Denaturalization


Denaturalization

 

in economics, the restoration of commodity-money relationships in an economy. Under socialism it may cover relations among sectors of the national economy, between the state and enterprises, and between the state and the population.

In the USSR an extensive denaturalization of economic relations was carried out during the transition to the New Economic Policy (NEP). The methods of “war communism,” which were based on naturalization of economic relations (including maximum centralization of national economic management, abolition of trade and its replacement by organized state distribution of the main industrial and food products according to social class affiliation, and institution of a rationing system for supply to the population), were forced and temporary.
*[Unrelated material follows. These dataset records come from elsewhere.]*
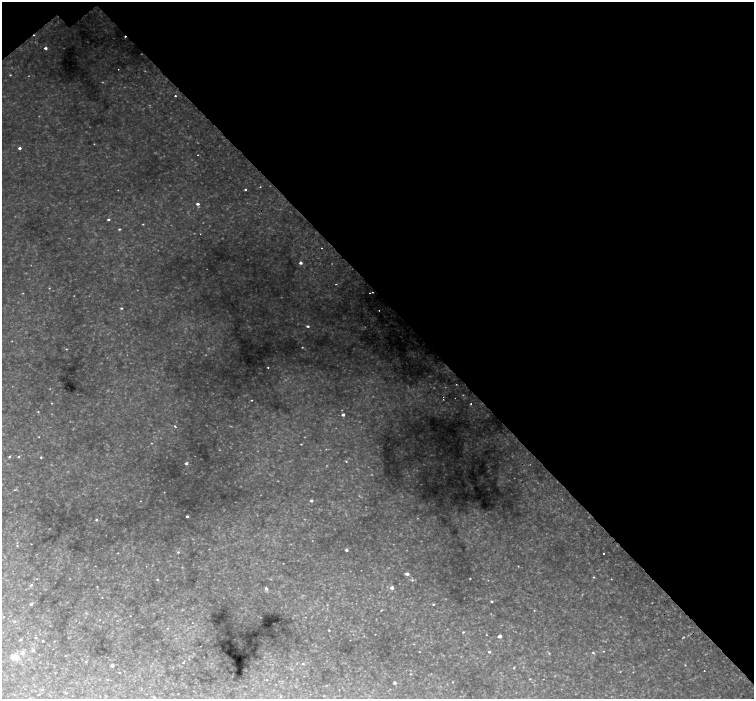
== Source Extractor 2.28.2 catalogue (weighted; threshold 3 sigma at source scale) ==
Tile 3 of 4 x 4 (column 3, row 1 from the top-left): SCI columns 3083-4585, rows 4427-5820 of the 6169 x 6128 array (HDU 1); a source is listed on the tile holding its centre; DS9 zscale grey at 2 x 2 block average (1 PNG px = mean of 2 x 2 image px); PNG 756 x 701 px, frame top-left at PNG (2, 2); no overlay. Shown black and unused: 43% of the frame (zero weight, under 2 of 3 exposures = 5% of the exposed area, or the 3 px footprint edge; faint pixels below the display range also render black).
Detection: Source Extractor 2.28.2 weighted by HDU 2 'WHT'; one run over the whole footprint, this tile lists its part. Background 0.0513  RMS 0.0055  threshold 0.0248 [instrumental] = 3 sigma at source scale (4.5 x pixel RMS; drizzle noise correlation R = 1.50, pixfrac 1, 0.0396/0.0396 arcsec/px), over >= 5 px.
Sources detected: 175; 45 too faint to see at this stretch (2 x 2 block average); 5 cosmic-ray / hot-pixel residue — not listed; the other 125 listed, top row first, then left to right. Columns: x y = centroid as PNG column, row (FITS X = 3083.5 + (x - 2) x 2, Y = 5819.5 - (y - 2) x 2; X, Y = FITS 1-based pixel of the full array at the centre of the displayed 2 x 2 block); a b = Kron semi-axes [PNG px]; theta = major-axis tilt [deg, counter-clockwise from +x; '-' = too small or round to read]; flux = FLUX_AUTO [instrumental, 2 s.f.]
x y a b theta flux
45 48 3 3 - 3.5
118 69 2 2 - 0.78
10 75 3 2 - 0.88
175 96 2 2 - 2.1
20 148 3 3 - 3.3
260 187 2 2 - 0.67
245 189 2 2 - 1.8
198 204 3 3 - 4.5
108 219 3 2 - 2.3
143 224 2 2 - 0.95
119 229 3 2 - 1.7
200 234 2 2 - 0.48
321 248 2 2 - 0.98
301 263 3 3 - 3.8
336 284 2 2 - 0.71
49 288 3 2 - 0.82
23 293 3 2 - 0.66
370 293 2 2 - 0.93
121 308 3 2 - 1.6
308 326 3 2 - 2.9
12 341 2 2 - 0.53
268 367 2 2 - 1
455 398 2 2 - 0.54
251 400 2 2 - 1
471 404 2 2 - 1.7
343 415 3 2 - 4.2
175 426 2 2 - 4.3
39 437 2 2 - 0.68
151 443 3 2 - 0.68
301 444 2 2 - 0.7
326 449 3 2 - 0.65
9 457 3 3 - 1.7
19 457 3 3 - 1.3
41 457 3 2 - 1.3
346 461 3 2 - 1
186 463 3 2 - 4
15 490 6 2 13 1.6
164 492 2 2 - 0.58
311 501 3 2 - 4.3
187 516 2 2 - 3.3
96 520 3 3 - 2.1
31 544 2 2 - 0.41
17 545 3 3 - 1
209 549 2 2 - 0.41
346 550 2 2 - 3.7
178 552 4 3 - 1.8
118 553 3 2 - 0.69
604 553 2 2 - 1.2
283 563 2 2 - 0.48
146 566 2 2 - 0.37
518 566 3 2 - 0.73
361 570 2 2 - 0.3
407 574 3 2 - 8.5
594 577 3 3 - 1.2
470 578 2 2 - 0.74
36 579 3 2 - 0.65
157 579 3 2 - 1
611 579 3 2 - 0.64
412 580 4 3 - 1.7
31 585 4 3 - 2.2
97 586 3 2 - 0.64
266 588 4 3 - 3.6
392 588 3 2 - 7
102 597 2 2 - 0.66
492 601 3 3 - 1.7
31 604 4 3 - 2.9
433 604 3 2 - 1.4
327 605 3 2 - 0.71
182 610 5 2 - 1.1
381 610 3 2 - 0.83
534 610 3 2 - 0.75
86 613 4 3 - 1.3
130 616 2 2 - 0.53
4 617 2 2 - 0.9
305 617 3 2 - 0.5
376 619 3 2 - 0.48
100 620 3 2 - 0.5
15 621 4 2 - 0.89
192 623 3 2 - 0.68
167 628 3 3 - 0.97
329 630 2 2 - 1.4
463 632 3 2 - 1.3
353 634 3 2 - 0.45
375 634 2 2 - 0.62
500 636 3 2 - 11
683 637 3 2 - 0.92
36 638 3 2 - 2.2
68 638 3 2 - 0.49
21 639 3 2 - 2.1
43 641 2 2 - 1.4
54 641 2 2 - 0.57
53 649 2 2 - 0.34
33 650 3 3 - 4.6
419 651 2 2 - 0.59
603 651 3 2 - 0.71
489 652 3 2 - 2.8
593 652 4 3 - 1.7
22 653 3 3 - 8.6
549 653 4 3 - 1.3
65 656 2 2 - 0.57
15 658 9 6 -13 13
86 661 3 3 - 1.2
183 662 4 3 - 1.2
303 664 3 3 - 1.7
685 665 4 3 - 0.97
112 666 3 2 - 7.5
514 667 4 2 - 1.1
124 671 2 2 - 0.49
704 671 2 2 - 0.89
119 672 2 2 - 0.75
633 672 2 2 - 0.53
410 674 3 2 - 0.86
530 679 3 2 - 0.88
107 680 3 2 - 0.64
267 680 3 2 - 0.82
453 682 3 2 - 0.76
395 683 3 2 - 3.5
327 685 3 2 - 0.66
339 690 2 2 - 0.43
67 693 3 2 - 0.85
39 694 4 2 - 1
146 694 2 2 - 0.4
100 697 2 2 - 0.38
154 697 3 2 - 2.7
281 697 4 2 - 1
Diffuse or blended objects may show on this block-average render without a row.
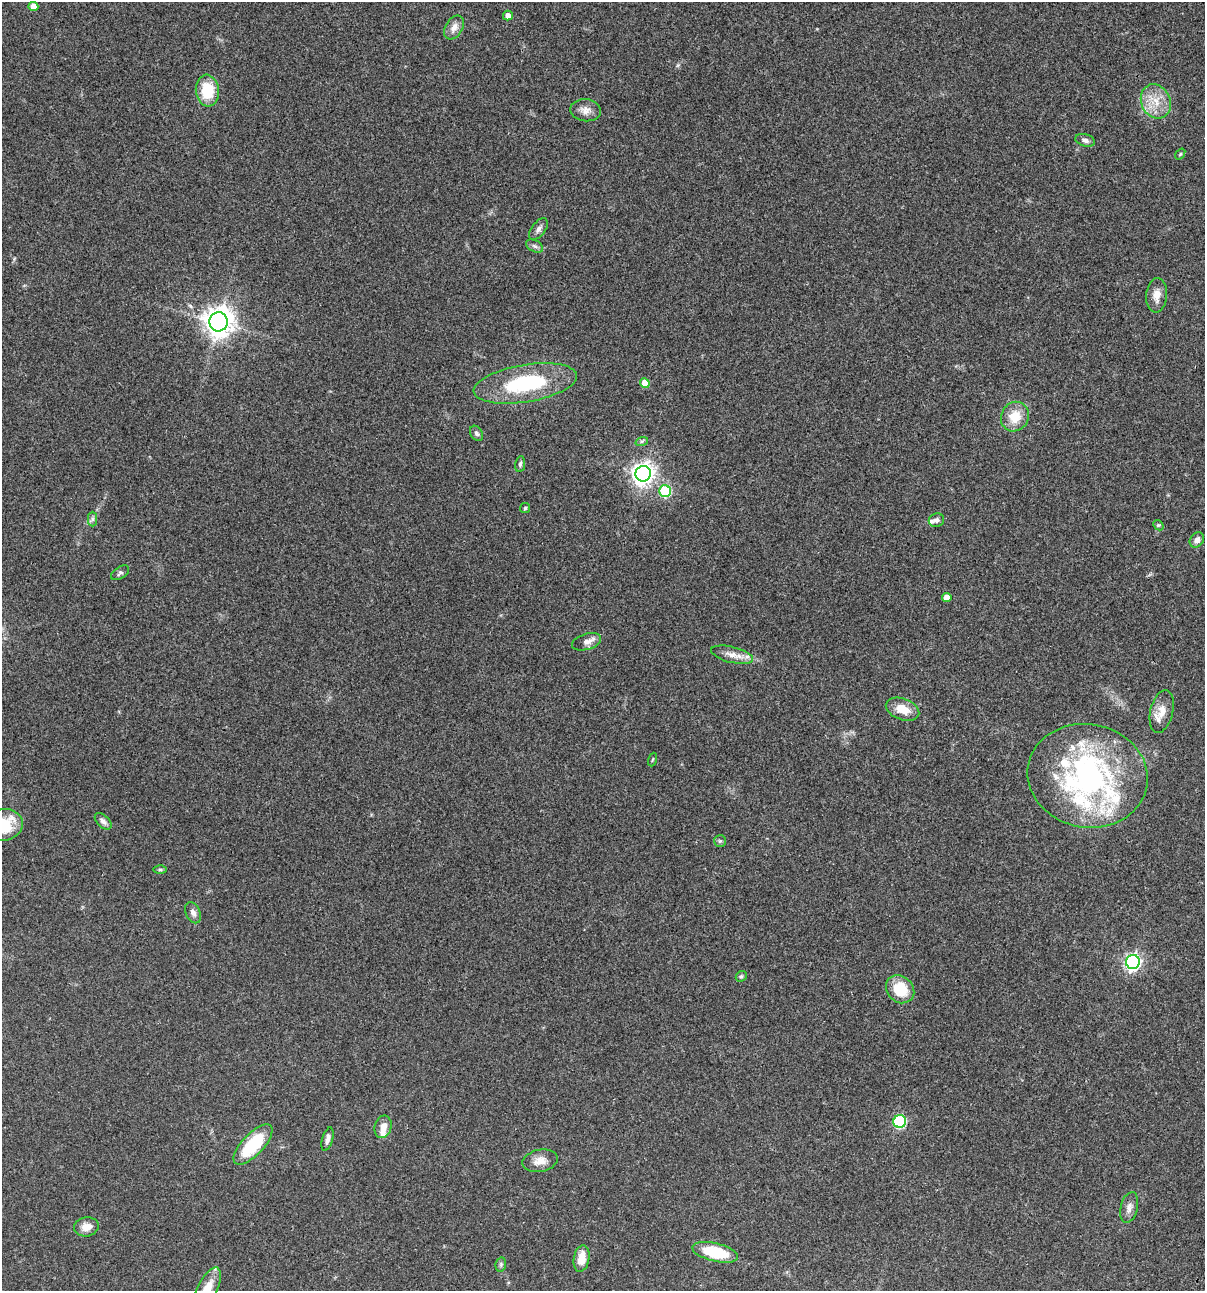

Under peacetime conditions they were incompatible with economic growth. Beginning in 1921 measures were carried out to develop commodity-money relations, employ material incentives, and introduce profit-and-loss accountability. The substitution of a tax in kind for the surplus-appropriation system made it possible to straighten out commodity relations between industry and agriculture. State enterprises were taken off budget financing and switched to the profit-and-loss accountability system, and in this way commodity-money relations among enterprises and between enterprises and the state were restored. Monetary taxes were gradually restored. In 1924 taxes in kind were completely replaced by monetary taxes. Steps were taken to put monetary circulation in order, restore credit relations, and ensure that state budgets were carried out without deficit.

In the 1950’s certain measures aimed at partial denaturalization were taken. For example, in connection with the reorganization of the machine and tractor stations in 1958, deliveries in kind were abolished; the transition was made to a monetary form of payment for labor at kolkhozes.